To-do list
1) List every date in the passage on Zhu Zaizhen that gives both a month and a year, in the order they appear.
2) Quote the passage on Zhu Zaizhen, beginning at the words "Zhu Zaizhen was born" and stopping after the words "son, Zhu Zaiji.".

Article
Zhu Zaizhen was born in 1537 to the Jiajing Emperor, the 12th emperor of China's Ming dynasty, and a concubine surnamed Lu. He was the Emperor's fourth son; the eldest son had died in infancy before Zhu Zaizhen's birth. Zhu Zaizhen was seven months younger than the Emperor's second son, Zhu Zairui, and one month younger than the third son, Zhu Zaiji.

In February 1539, the Jiajing Emperor named Zhu Zairui heir to the throne. On the same day, he granted Zhu Zaiji the title of Prince of Yu and Zhu Zaizhen the title of Prince of Jing. In 1549, Zhu Zairui died. His death caused the Jiajing Emperor to feel immense sorrow and regret, as he believed he had not listened to the supposed advice of his Taoist priest Tao Zhongwen, who had warned him that "two dragons should not face each other". Since the dragon symbolized the emperor, this belief may have contributed to his reluctance to designate another heir. In September 1552, Zhu Zaiji and Zhu Zaizhen began their education together. Two months later, wives were selected for them, and they were married in February 1553. The Jiajing Emperor ensured that he and the officials treated the third and fourth sons equally, sparking speculation at court as to who would become his successor. The Emperor spent much of his time in the company of Lady Lu, further suggesting he preferred her son as his heir. In contrast, when Zhu Zaiji's mother died in February 1554, the funeral arrangements had to be revised twice, as the Emperor suppressed any suggestion that she held a higher status than just the mother of the presumptive heir.

Data excerpt
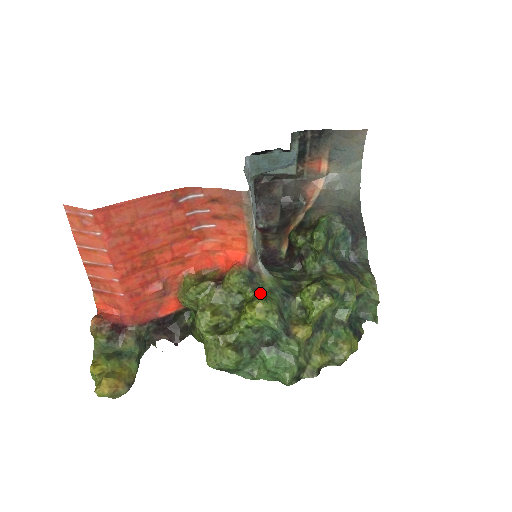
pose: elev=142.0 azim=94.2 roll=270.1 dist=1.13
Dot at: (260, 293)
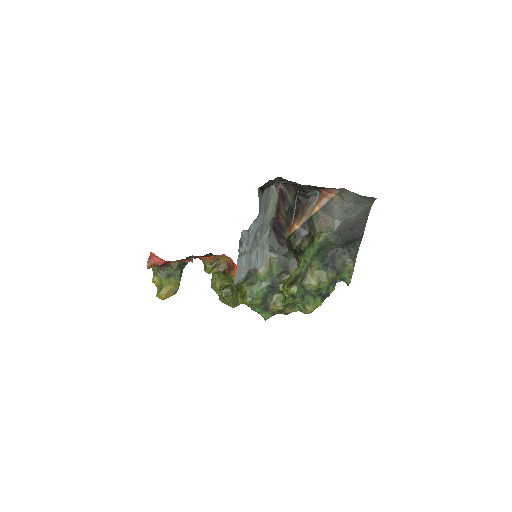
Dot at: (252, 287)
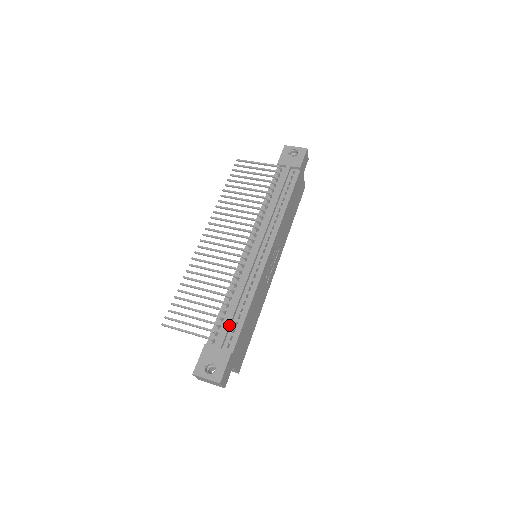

Exercise results
1)
February 1539
September 1552
February 1553
February 1554

2)
Zhu Zaizhen was born in 1537 to the Jiajing Emperor, the 12th emperor of China's Ming dynasty, and a concubine surnamed Lu. He was the Emperor's fourth son; the eldest son had died in infancy before Zhu Zaizhen's birth. Zhu Zaizhen was seven months younger than the Emperor's second son, Zhu Zairui, and one month younger than the third son, Zhu Zaiji.